My knee-jerk reaction to articles about building a new Falcons stadium Downtown are that, heck yeah, the Atlanta Falcons should be in Atlanta, for crying out loud. How would the Doraville Falcons sound? Maybe we can call it the Atlanta-Sandy Springs-Marietta MSA Falcons?
Then I remember that there is a reason I'm a finance major. Making decisions like whether to spend gobs of public money on a new stadium should be made on stronger rationale than civic pride. Rather, there are tools we can use to make rational decision. One is calculating the net present value of the investment. I found a frustratingly opaque report on the new Yankees Stadium, suggesting the stadium has a positive NPV. One must assume the cost of bond financing is the discount rate?
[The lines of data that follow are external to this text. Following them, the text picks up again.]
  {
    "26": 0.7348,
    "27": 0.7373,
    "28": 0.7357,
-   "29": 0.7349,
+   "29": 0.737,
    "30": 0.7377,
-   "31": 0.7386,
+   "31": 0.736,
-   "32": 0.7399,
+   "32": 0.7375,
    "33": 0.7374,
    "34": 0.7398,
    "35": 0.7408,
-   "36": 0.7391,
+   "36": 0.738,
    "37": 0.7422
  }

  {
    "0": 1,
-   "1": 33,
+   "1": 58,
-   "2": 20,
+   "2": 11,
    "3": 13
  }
There is also a ton of work out there suggesting that stadiums aren't really worth the investment, but in my brief research yesterday I couldn't find anything with actual analysis. Sure, these stadiums cost a lot, but if they generate comparably large returns to the city, they can be worth it.
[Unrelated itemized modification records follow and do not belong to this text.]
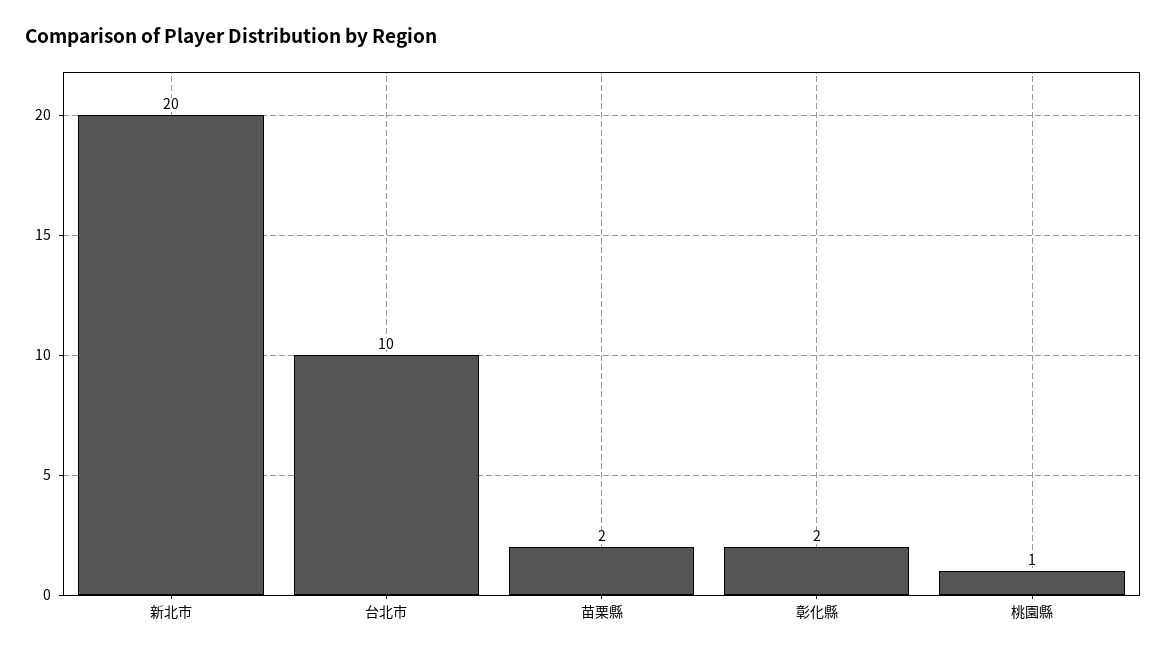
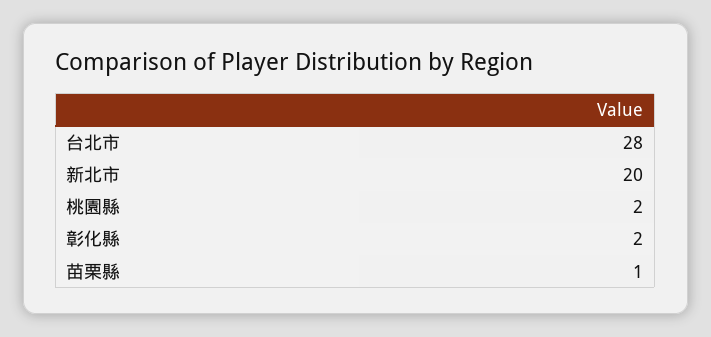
  {
    "新北市": 20,
-   "台北市": 10,
+   "台北市": 28,
-   "苗栗縣": 2,
+   "苗栗縣": 1,
    "彰化縣": 2,
-   "桃園縣": 1
+   "桃園縣": 2
  }

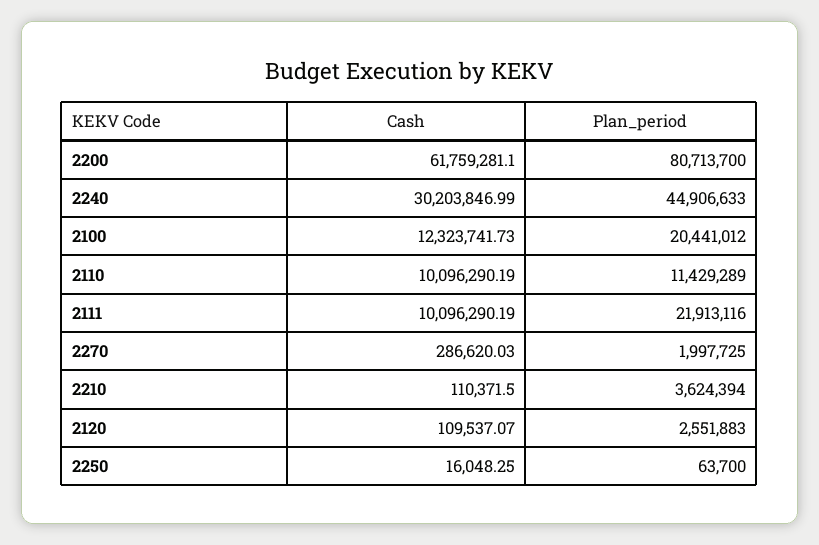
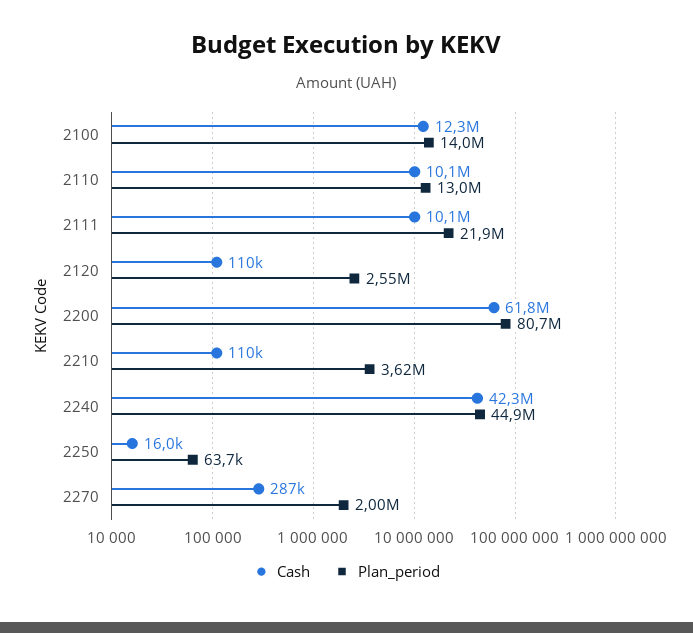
  {
    "Cash": {
      "2200": 61759281.1,
-     "2240": 30203846.99,
+     "2240": 42300000,
      "2100": 12323741.73,
      "2110": 10096290.19,
      "2111": 10096290.19,
      "2270": 286620.03,
      "2210": 110371.5,
      "2120": 109537.07,
      "2250": 16048.25
    },
    "Plan_period": {
      "2200": 80713700,
      "2240": 44906633,
-     "2100": 20441012,
+     "2100": 14000000,
-     "2110": 11429289,
+     "2110": 13000000,
      "2111": 21913116,
      "2270": 1997725,
      "2210": 3624394,
      "2120": 2551883,
      "2250": 63700
    }
  }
Downtown San Diego has had a pretty positive effect from subsidizing Petco Park - it has spurred a lot of new private development near where the ULI site was recently. Pittsburgh has an interesting relationship with the Steelers and the Pirates to leverage investment in new stadiums into new private development. Cincinnati has a similar situation where new stadiums have been part of large urban revitalization projects. Atlanta developers Carter and Dawson Co. are involved in that latest deal, btw.
Obviously the value of subsidizing a project depends on everything involved. The Georgia Dome area doesn't do very much in terms of helping out the rest of the city - it doesn't attract any other establishments near by, it doesn't draw residents, it never really drove any new private investment. It is important for the hospitality industry, and losing the Falcons would hurt Downtown in many ways. You would also have to assume that the
Chick-Fil-A Peach Bowl and other events would follow the Falcons.
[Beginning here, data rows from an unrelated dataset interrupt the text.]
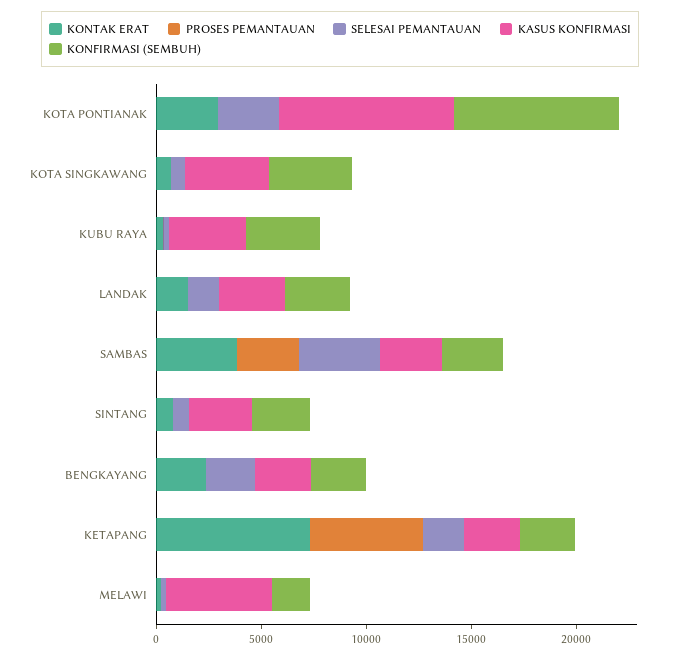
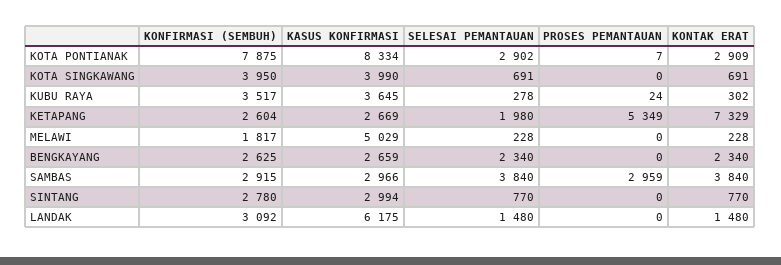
  {
    "KONTAK ERAT": {
      "KOTA PONTIANAK": 2909,
      "KOTA SINGKAWANG": 691,
      "KUBU RAYA": 302,
      "LANDAK": 1480,
      "SAMBAS": 3840,
      "SINTANG": 770,
      "BENGKAYANG": 2340,
      "KETAPANG": 7329,
      "MELAWI": 228
    },
    "PROSES PEMANTAUAN": {
      "KOTA PONTIANAK": 7,
      "KOTA SINGKAWANG": 0,
      "KUBU RAYA": 24,
      "LANDAK": 0,
      "SAMBAS": 2959,
      "SINTANG": 0,
      "BENGKAYANG": 0,
      "KETAPANG": 5349,
      "MELAWI": 0
    },
    "SELESAI PEMANTAUAN": {
      "KOTA PONTIANAK": 2902,
      "KOTA SINGKAWANG": 691,
      "KUBU RAYA": 278,
      "LANDAK": 1480,
      "SAMBAS": 3840,
      "SINTANG": 770,
      "BENGKAYANG": 2340,
      "KETAPANG": 1980,
      "MELAWI": 228
    },
    "KASUS KONFIRMASI": {
      "KOTA PONTIANAK": 8334,
      "KOTA SINGKAWANG": 3990,
      "KUBU RAYA": 3645,
-     "LANDAK": 3000,
+     "LANDAK": 6175,
      "SAMBAS": 2966,
      "SINTANG": 2994,
      "BENGKAYANG": 2659,
      "KETAPANG": 2669,
      "MELAWI": 5029
    },
    "KONFIRMASI (SEMBUH)": {
      "KOTA PONTIANAK": 7875,
      "KOTA SINGKAWANG": 3950,
      "KUBU RAYA": 3517,
      "LANDAK": 3092,
      "SAMBAS": 2915,
      "SINTANG": 2780,
      "BENGKAYANG": 2625,
      "KETAPANG": 2604,
      "MELAWI": 1817
    }
  }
There are still a ton of unanswered questions - where would a new stadium be built? Can it be leveraged into new private development and the ever sought after urban revitalization, or would it simply be surrounded by parking lots? How might it fit into the City's Stadium Area TAD and the city's efforts over there? Could a new Stadium near the Ted drive the investment in a MARTA spur line or a streetcar line to the stadium area?
This is something I'll try and dig into more, but anyone who has done work on these sorts of issues is welcome to point me in the direction of resources.